To illustrate the impact of this work, I measured the time it takes to fit and evaluate the following multistep polynomial regression pipeline:
poly_reg_torch_gpu = make_pipeline(
SplineTransformer(n_knots=5),
FunctionTransformer(partial(torch.asarray, device="cuda")),
Nystroem(kernel="poly", degree=2, n_components=300, random_state=0),
Ridge(solver="svd", alpha=1e-3),
)
cv_results_torch_gpu = cross_validate(
poly_reg_torch_gpu, X, y_torch_gpu, cv=5
)
In the above code, the SplineTransformer has not yet been updated to accept array API inputs while the other steps did. To upgrade this pipeline, we therefore insert a FunctionTransformer step to call torch.asarray(out, device="cuda") on the output of the first step before passing the resulting PyTorch GPU array to the Nystroem step and dramatically accelerate the last to steps by letting them operate on the CUDA device.
By offloading these steps to a GPU using the array API, I observed a 15x speed-up compared to traditional CPU execution.
Takeaway: Thanks to GPU acceleration, we can now tune the hyperparameters in a complex pipeline to get a very good model in the time it would take to run a single cross-validation on the Google Colab CPU. More importantly, the training speed is fast enough to avoid disrupting the model development flow of the data scientist interactively editing the Google Colab notebook.
I recently had the pleasure of joining NVIDIA experts Andy Terrel, Sergey Maydanov, Ashwin Srinath, and Leo Fang for a technical deep dive into the CUDA Python roadmap and the adoption of the Python array API in scikit-learn.
We discussed topics like strategies for making GPU-accelerated computing more seamless and accessible for Python developers and data scientists.
We had over 700 people tune in from all over the world. If you missed the live event, I encourage you to watch the replay to see the live demo and the array API in action.
By bridging the gap between the easy-to-use and familiar interface of Python libraries and the power of GPUs, we are lowering the barrier to entry for high-performance AI, making it a practical reality for enterprises of all sizes and skills.
Gaël Varoquaux, our CSO, and Yann Lechelle, our Executive President, will be at NVIDIA GTC 2026 in San José next week.

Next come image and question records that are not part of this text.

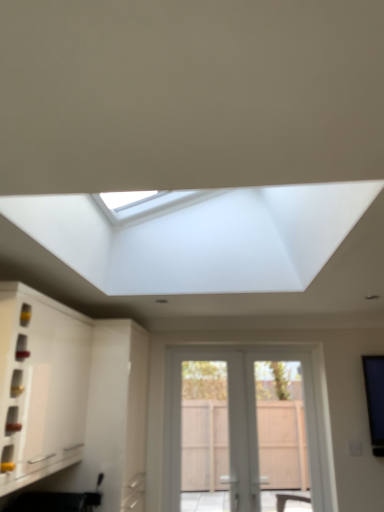
Image resolution: width=384 pixels, height=512 pixels. What do you see at coordinates (242, 426) in the screenshot?
I see `white wooden door at center` at bounding box center [242, 426].

This screenshot has height=512, width=384. I want to click on white wooden door at center, so click(x=242, y=426).

This screenshot has height=512, width=384. What do you see at coordinates (40, 385) in the screenshot?
I see `white matte cabinet at left` at bounding box center [40, 385].

Where is `white matte cabinet at left`? The width and height of the screenshot is (384, 512). white matte cabinet at left is located at coordinates (40, 385).

Locate an element on the screen. The image size is (384, 512). white wooden door at center is located at coordinates (242, 426).

Which is more to the right, white wooden door at center or white matte cabinet at left?

white wooden door at center.

Is white wooden door at center further to the viewer compared to white matte cabinet at left?

Yes.

Is point (232, 370) in front of point (6, 457)?

That is False.

From the image's perspective, between white wooden door at center and white matte cabinet at left, who is located below?

From the image's view, white wooden door at center is below.

From a real-world perspective, is white wooden door at center physically below white matte cabinet at left?

Indeed, from a real-world perspective, white wooden door at center is positioned beneath white matte cabinet at left.

Can you confirm if white wooden door at center is thinner than white matte cabinet at left?

Correct, the width of white wooden door at center is less than that of white matte cabinet at left.

Considering the sizes of objects white wooden door at center and white matte cabinet at left in the image provided, who is taller, white wooden door at center or white matte cabinet at left?

Standing taller between the two is white wooden door at center.

Who is bigger, white wooden door at center or white matte cabinet at left?

white matte cabinet at left is bigger.

Choose the correct answer: Is white wooden door at center inside white matte cabinet at left or outside it?

white wooden door at center is not inside white matte cabinet at left, it's outside.

Is white wooden door at center placed right next to white matte cabinet at left?

No, white wooden door at center is not touching white matte cabinet at left.

Is white wooden door at center facing towards white matte cabinet at left?

No, white wooden door at center is not turned towards white matte cabinet at left.

How distant is white wooden door at center from white matte cabinet at left?

A distance of 1.46 meters exists between white wooden door at center and white matte cabinet at left.

Locate an element on the screen. The image size is (384, 512). cabinetry that appears above the white wooden door at center (from a real-world perspective) is located at coordinates (40, 385).

Visually, is white matte cabinet at left positioned to the left or to the right of white wooden door at center?

white matte cabinet at left is positioned on white wooden door at center's left side.

Does white matte cabinet at left come in front of white wooden door at center?

Yes, the depth of white matte cabinet at left is less than that of white wooden door at center.

Considering the points (45, 370) and (207, 439), which point is behind, point (45, 370) or point (207, 439)?

Positioned behind is point (207, 439).

From the image's perspective, would you say white matte cabinet at left is positioned over white wooden door at center?

Yes, from the image's perspective, white matte cabinet at left is over white wooden door at center.

In the scene shown: From a real-world perspective, is white matte cabinet at left beneath white wooden door at center?

No, from a real-world perspective, white matte cabinet at left is not beneath white wooden door at center.

Does white matte cabinet at left have a lesser width compared to white wooden door at center?

In fact, white matte cabinet at left might be wider than white wooden door at center.

Considering the sizes of white matte cabinet at left and white wooden door at center in the image, is white matte cabinet at left taller or shorter than white wooden door at center?

In the image, white matte cabinet at left appears to be shorter than white wooden door at center.

Does white matte cabinet at left have a smaller size compared to white wooden door at center?

Actually, white matte cabinet at left might be larger than white wooden door at center.

Choose the correct answer: Is white matte cabinet at left inside white wooden door at center or outside it?

white matte cabinet at left is spatially situated outside white wooden door at center.

From the picture: Is white matte cabinet at left not near white wooden door at center?

Absolutely, white matte cabinet at left is distant from white wooden door at center.

Is white matte cabinet at left facing away from white wooden door at center?

No, white wooden door at center is not at the back of white matte cabinet at left.

In the scene shown: What's the angular difference between white matte cabinet at left and white wooden door at center's facing directions?

The angle between the facing direction of white matte cabinet at left and the facing direction of white wooden door at center is 89.6 degrees.

Locate an element on the screen. door below the white matte cabinet at left (from a real-world perspective) is located at coordinates (242, 426).

Identify the location of cabinetry above the white wooden door at center (from a real-world perspective). (40, 385).

Locate an element on the screen. cabinetry in front of the white wooden door at center is located at coordinates (40, 385).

Don't be a stranger; connect with them there!
On March 17 (3:00 PM – 3:40 PM PDT / 11:00 PM - 11:40 PM CET), Gaël will be speaking on the "Accelerating Open Science: Incorporating CUDA Into the SciPy Ecosystem" panel. Gaël will discuss adopting CUDA in scikit-learn without sacrificing usability, portability, or community values alongside Leo Fang, Ianna Osborne, Travis Oliphant, and Katrina Riehl.
On March 18 (5:00 AM – 5:50 AM PDT / 1:00 PM - 1:50 PM CET), Yann will be speaking on the “Europe’s AI Launchpad: Unlock Startup Growth Through Sovereign AI Infrastructure [S81898]” panel. Yann will discuss dynamic AI compute landscape as well as public and private compute options for startups alongside Cedric Auliac, Pierre-Antoine Beaudoin, and Sadaf Alam.
Our efforts to adopt the array API is the result of a massive team effort. I want to extend my gratitude to the maintainers and contributors from Quansight, NVIDIA, and the community of scikit-learn core contributors. The work performed by Probabl and Quansight on scikit-learn and SciPy is supported by the NASA ROSES grant 80NSSC25K7215 "Ensuring a fast and secure core for scientific Python." This support is vital for maintaining the health of the open source ecosystem that the world’s scientific and industrial infrastructure relies upon.
[1] https://clickpy.clickhouse.com/dashboard/scikit-learn Please note that PyPI downloads are a proxy for adoption and should be taken with a grain of salt; they are not the only way to download a python library, and they may not accurately convey usage.